MAURICE WAS ELAALAM; intentionally or unintentionally he brought elaalam with him when he came.
He brought a Hebrew newspaper when he came (the child looked for the hidden child in the picture: “Where’s the child?”).
He brought a French newspaper, which was also elaalam: Le Monde .
He brought the newspapers he wrote in Hebrew and French, HaMeorer The Wake-up Call (“But what’s it supposed to mean? Who’s sleeping?” asked Sammy).
He brought out-of-season mangoes (the child exchanged a mango for ten cubes of sugar with Sima, whose father drank tea holding a cube of sugar in his mouth).
He brought a camera and photographs taken by a different camera than the one he brought.
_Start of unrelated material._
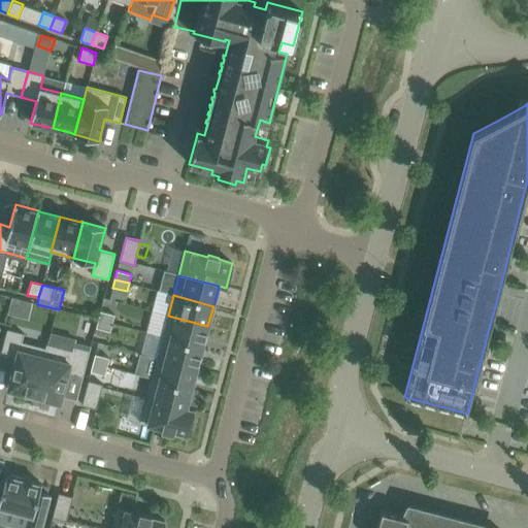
[(33,303),(12,297),(7,315),(29,320),(33,303)]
He brought the profound, experienced sadness of a perception that was wiser than himself.
He brought Tel Aviv clothes for the child, exactly the right size even when years passed between one of his visits and the next.
He brought things that people had given him as presents.
He brought other opinions, saying: “A person should always listen to other opinions, not accept them, but listen to them,” looking at the mother when he said “a person.”
He brought a certain urban weariness, with a halo that was dull but still glinting.
And the hatred of parochialism. He, who never based his politics on hatred, only on honor.
And the longing for the remote and the foreign, the desire for the remote and the foreign, the desire for desire: a mon seul désir .
He brought a photographer, a friend from the Suhba, who photographed them all in the mother’s living room: they crowded together on the couch, including Nona and Mermel, shoulder to shoulder; the picture came out almost black — they looked like the family of a wanted man.
He brought secrets, secrets about the secrets, and a certain knowledge he gave off that in elaalam there were always layers beneath layers, double meanings, drawers with countless double bottoms.
“Don’t tell anyone about that cart you made for Eichmann, for that Revisionist you work for,” he said to Sammy, with a grave expression. “But why?” asked Sammy. “What’s the secret?” “Just don’t tell anyone. Don’t ask why. When you understand — you’ll understand,” said Maurice.